I just did an interview with Dan Farber at the Office 2.0 Conference, and surprised myself with what came out.  What is Office 2.0?  It's not shared spreadsheets; it's spreadsheets for processes.

To be honest, I haven't been focusing much on Office 2.0... sounded pretty corporate and boring.  So I hustled to find out about this phenomenon, and it mostly seemed like Salesforce.com 2.0--adding personal-productivity apps to the range of software offered online. But I don't really see that changing the world. And, for what it's worth, I have been spending too much time lately in parts of the world where the notion of working online persistently is a joke.

I think Office 2.0 is something entirely different. Yes, it's online, and it's about the way the platform allows the sharing of information, but the trick is managing the processes, not managing the content.
That is, we need tools that will help us keep track of the workflow. For example, I send a blog post out to three people to make sure I quoted them correctly. Now I want a way automatically to ping the ones who haven't responded. That's a minor problem. But I have 20 or 30 of them a way....so I want a process spreadsheet, a tool that lets me set up little processes, copy and modify and re-use them. I want to be able to share them with other people. And, perhaps my company wants a way to create them and distribute them.
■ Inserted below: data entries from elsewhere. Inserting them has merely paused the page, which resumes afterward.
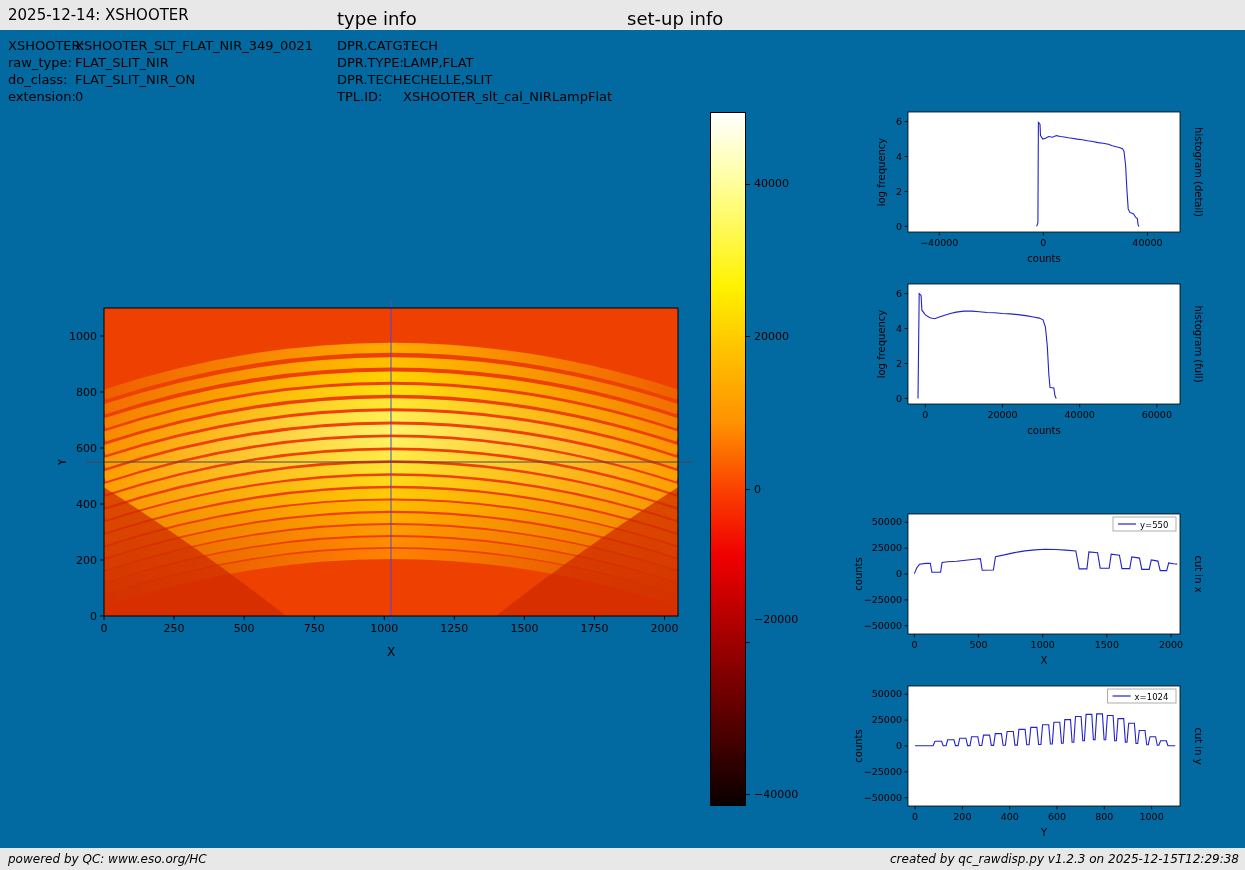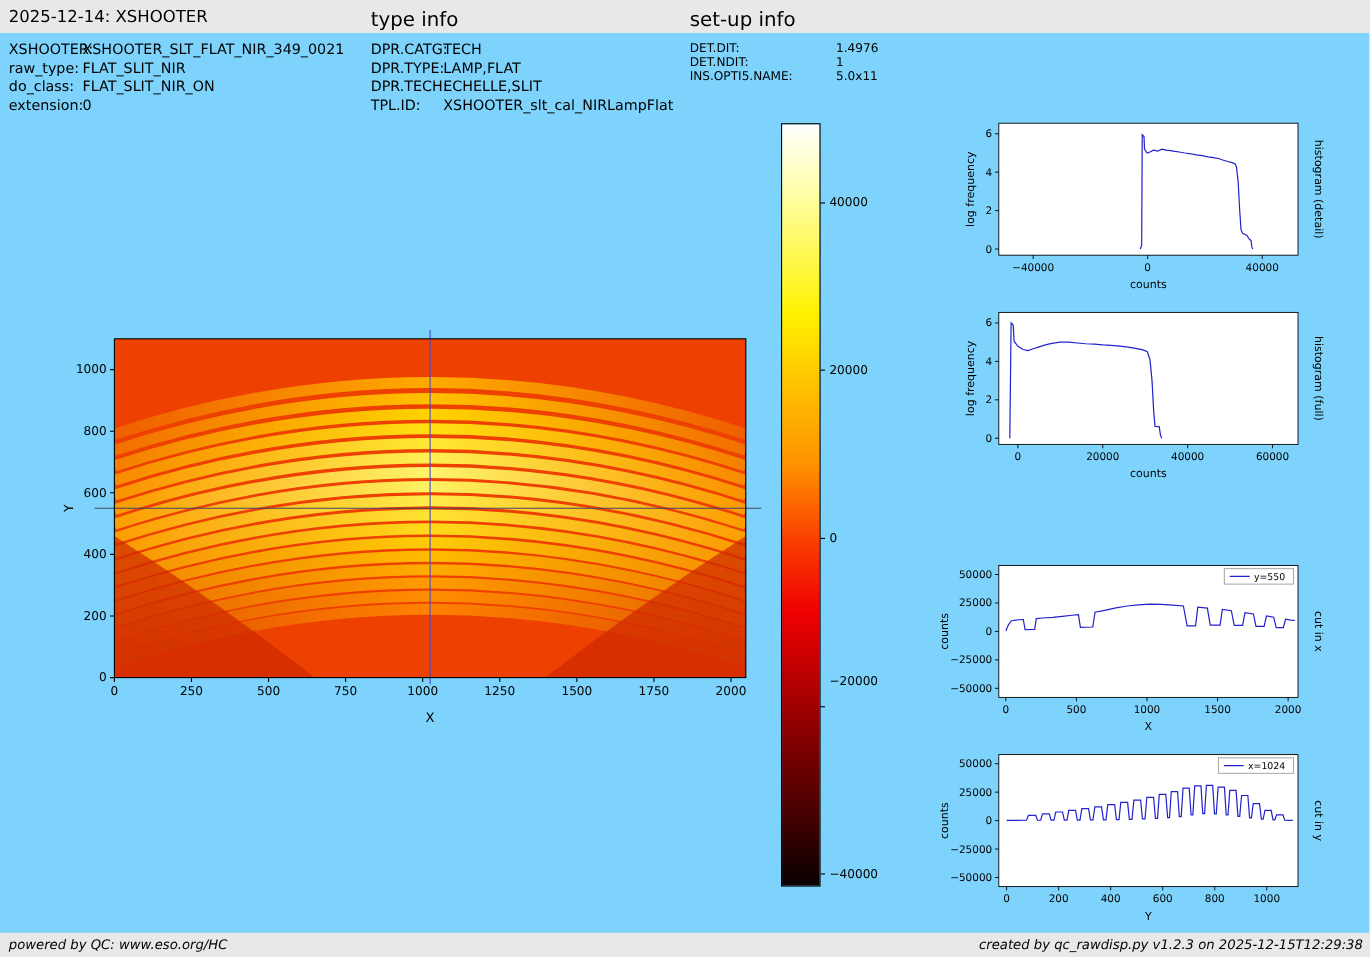--- a/index.html
+++ b/index.html
@@ -1,16 +1,16 @@
 <!DOCTYPE html>
 <html><head>
 <meta charset="utf-8">
 <style>
   html,body{margin:0;padding:0;background:#fff;}
-  .page{position:relative;width:1245px;height:870px;background:#7dd3fc;
+  .page{position:relative;width:1245px;height:870px;background:#0369a1;
         font-family:"DejaVu Sans",sans-serif;color:#000;overflow:hidden;}
   .header{position:absolute;left:0;top:0;width:100%;height:30px;background:#e8e8e8;}
   .header .title{position:absolute;left:8px;top:6px;font-size:15px;}
   .header .sect{position:absolute;top:8px;font-size:18px;}
   .header .type-info{left:337px;}
   .header .setup-info{left:627px;}
   .infoblock{position:absolute;font-size:13px;line-height:17px;}
   #file-info{left:8px;top:37px;}
   #type-info{left:337px;top:37px;}
   #setup-info{left:627px;top:37px;font-size:11px;line-height:13px;}
@@ -75,34 +75,20 @@
     <div class="inforow">
         <span class="lbl-type">DPR.TECH:</span>
         <span class="val">ECHELLE,SLIT</span>
       </div>
     <div class="inforow">
         <span class="lbl-type">TPL.ID:</span>
         <span class="val">XSHOOTER_slt_cal_NIRLampFlat</span>
       </div>
   </div>
 
-  <div class="infoblock" id="setup-info">
-    <div class="inforow">
-        <span class="lbl-setup">DET.DIT:</span>
-        <span class="val">1.4976</span>
-      </div>
-    <div class="inforow">
-        <span class="lbl-setup">DET.NDIT:</span>
-        <span class="val">1</span>
-      </div>
-    <div class="inforow">
-        <span class="lbl-setup">INS.OPTI5.NAME:</span>
-        <span class="val">5.0x11</span>
-      </div>
-  </div>
 
   <svg class="chart" id="main-figure" width="660" height="372">
       <defs>
         <clipPath id="c0">
           <rect x="46" y="13" width="574" height="308"></rect>
         </clipPath>
         <linearGradient id="og0" x1="0" y1="0" x2="1" y2="0">
           <stop offset="0%" stop-color="#ef5f00"></stop>
           <stop offset="50%" stop-color="#ffab00"></stop>
           <stop offset="100%" stop-color="#ef5f00"></stop>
But in general, as we think about Office 2.0, we need to avoid the trap of thinking that work rules are centralized and hierarchical.  Rules can be peer-to-peer too--if we have tools to create and share them in a bottom-up way.

What's missing is tools that can add this awareness and functionality to our existing tools and data, not a seamless, closed environment. We need to be able to track our e-mails and bring outsiders into the stream. The ideal tool doesn't simply let you synch calendars and share work; it tracks commitments, requests, fulfillment of requests--in a word, work transactions.

The closest thing to all this is the suite of "activity management" tools from IBM (nee Lotus), which are--surprise!--becoming increasingly open. But the really interesting development is the availability of this kind of functionality at retail... just as Google et al. made the Web-as-library universally available (and affordable).

Putting these kinds of capabilities online does not just let users collaborate. In the long run, it will be another important step towards what the Internet does in so many places--empower the little guy, and in this case, empower lots of little guys working on their own or for little-guy companies to collaborate effectively with other little guys.

Itensil has a workflow tool that I saw just glimpse of. It's heading in the right direction, but it doesn't yet integrate well enough with users' existing software.  Other candidates include Zoho, which includes some project-management tools in an extensive suite, and Near-Time, which has roles and permissions but not (as far as I can tell) full-fledged activity transactions.

If there's something out there that I am missing, please let me know...and let me know if I can share!